Your FPIC Protocol Is Yours to Design, Not Theirs to Give You
Why Indigenous Peoples don't need permission to exercise their own rights.
Sorry for the late post.
I was considering what to talk about this week, so decided to talk about a pattern I keep seeing.
Indigenous Peoples’ community approaches a State, company, or conservation NGO and says, “We want FPIC.” The response: “Great! Let’s co-design an FPIC protocol together.”
Sounds collaborative. Here’s what’s actually happening: You’re being invited to co-design a process for exercising a right you already possess. It’s like collaborating with someone on the rules for entering your own home.
Then there’s the other version. A proponent arrives and announces: “Don’t worry, we have our FPIC process.”
Both reveal the same misunderstanding. And if you don’t catch it, you’ll spend your energy in the wrong place.
The Reality
There is no such thing as a proponent’s FPIC process.

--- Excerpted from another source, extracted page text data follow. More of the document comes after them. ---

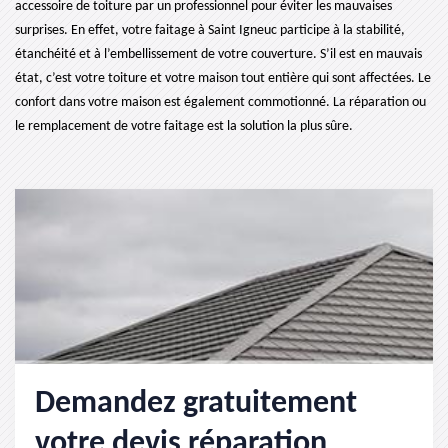
accessoire de toiture par un professionnel pour éviter les mauvaises
surprises. En effet, votre faitage à Saint Igneuc participe à la stabilité,
étanchéité et à l’embellissement de votre couverture. S’il est en mauvais
état, c’est votre toiture et votre maison tout entière qui sont affectées. Le
confort dans votre maison est également commotionné. La réparation ou
le remplacement de votre faitage est la solution la plus sûre.
Demandez gratuitement
votre devis réparation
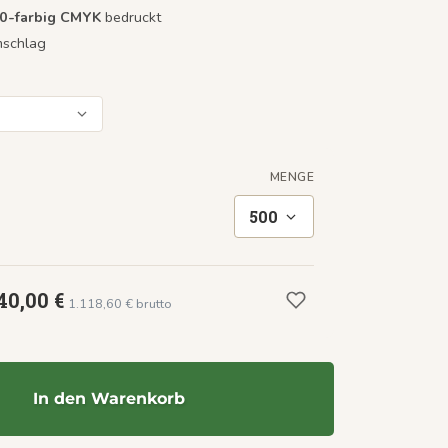
/0-farbig CMYK
bedruckt
mschlag
MENGE
500
40,00 €
1.118,60 € brutto
In den Warenkorb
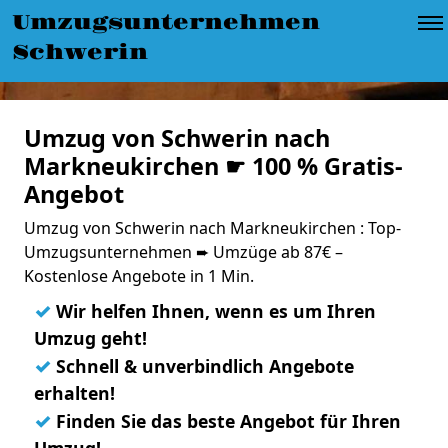
Umzugsunternehmen
Schwerin
Umzug von Schwerin nach
Markneukirchen ☛ 100 % Gratis-
Angebot
Umzug von Schwerin nach Markneukirchen : Top-
Umzugsunternehmen ➨ Umzüge ab 87€ –
Kostenlose Angebote in 1 Min.
✓
Wir helfen Ihnen, wenn es um Ihren
Umzug geht!
✓
Schnell & unverbindlich Angebote
erhalten!
✓
Finden Sie das beste Angebot für Ihren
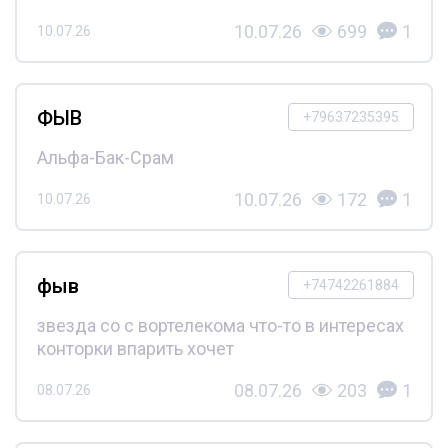
10.07.26
699
1
10.07.26
ФЫВ
+79637235395
Альфа-Бак-Срам
10.07.26
172
1
10.07.26
фыв
+74742261884
звезда со с вортелекома что-то в интересах
конторки впарить хочет
08.07.26
203
1
08.07.26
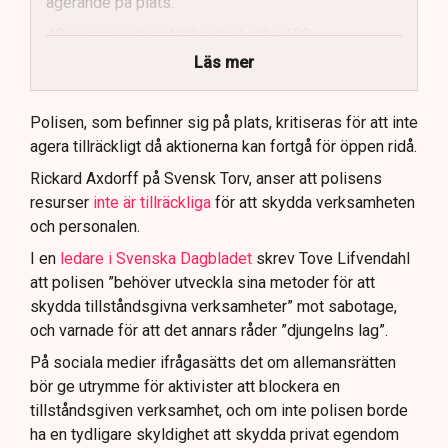
agerande på plats.
40 personer misstänks med cirka 120
brottsmisstankar kopplade.
Läs mer
Polisen använder drönare och uniformerad polis
för att dokumentera bevis.
Polisen, som befinner sig på plats, kritiseras för att inte
agera tillräckligt då aktionerna kan fortgå för öppen ridå.
Samtidigt är polisarbetet komplext när det gäller
att navigera juridiska rättigheter och gränser.
Rickard Axdorff på Svensk Torv, anser att polisens
resurser
inte är tillräckliga
för att skydda verksamheten
och personalen.
I en
ledare i Svenska Dagbladet
skrev Tove Lifvendahl
att polisen ”behöver utveckla sina metoder för att
skydda tillståndsgivna verksamheter” mot sabotage,
och varnade för att det annars råder ”djungelns lag”.
På sociala medier ifrågasätts det om allemansrätten
bör ge utrymme för aktivister att blockera en
tillståndsgiven verksamhet, och om inte polisen borde
ha en tydligare skyldighet att skydda privat egendom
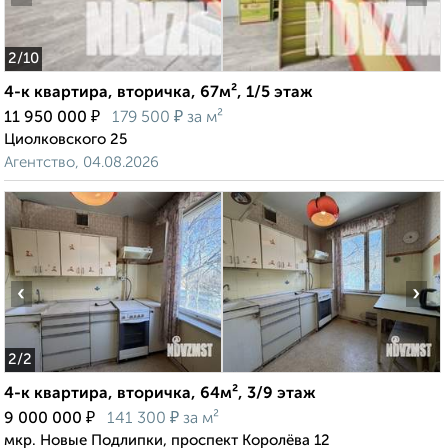
2
/10
4-к квартира, вторичка, 67м², 1/5 этаж
₽
₽
11 950 000
179 500
за м²
Циолковского 25
Агентство, 04.08.2026
‹
›
2
/2
4-к квартира, вторичка, 64м², 3/9 этаж
₽
₽
9 000 000
141 300
за м²
мкр. Новые Подлипки, проспект Королёва 12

FPIC flows from Indigenous Peoples’ right to self-determination. It is your inherent authority to make decisions about your territories and futures. It cannot be designed, owned, or administered by the party seeking your consent.
When a company presents “their” FPIC process, they’ve already decided:
What information to provide and when
How many meetings count as “adequate”
What timeline fits their financing
What grievance mechanisms route back through their systems
Then they call whatever emerges “consent.”
It isn’t. They’ve compromised every element before you even entered the room.
When someone offers to “co-design” your protocol, ask: Who holds the pen? Who controls the timeline? Who decides what’s good enough?
The answer tells you who actually owns the process. And whoever owns the process shapes the outcome.
The Shift
Working with my traditional council, we built something different: A journey framework for Indigenous Peoples’ communities to design their own FPIC protocols before any proponent shows up. A step-by-step journey. A framework. A strategy.
Not co-designed with outsiders. Not reactive to someone else’s proposal. Developed on your terms, in your time, from your values.
The difference matters:
Your values first. The protocol starts from your connection to land, your obligations to future generations, your governance. Not from project categories designed elsewhere.
Your governance at the center. How does your community actually make collective decisions? Who needs to be heard? Those answers come from within.
Your timeline. You develop your protocol before anyone comes knocking. You’re not scrambling while their lawyers set deadlines.
Your authority. The protocol isn’t something you negotiate. It’s something you present as established community law.
When a proponent arrives, the dynamic is clear: “This is how engagement with our community works. If you can’t meet our conditions, we have nothing to discuss.”
The Point
FPIC is not a risk management tool for project proponents. It’s not a stage in their approval workflow. It’s not something they administer while you participate.
FPIC is an operationalized form of self-determination. The process belongs to you.
A proponent’s role is to seek consent according to your protocol. They are the supplicant, not the architect.
If you’re asking a State, NGO, or company to help you design how you exercise your own rights, you’re preparing for the wrong fight. The leverage is in having your protocol ready before they arrive, not in negotiating what it should look like once they’re at the table.
No one gave you this right. No one can design the process for you.
The only question is whether you’ll take that journey yourselves.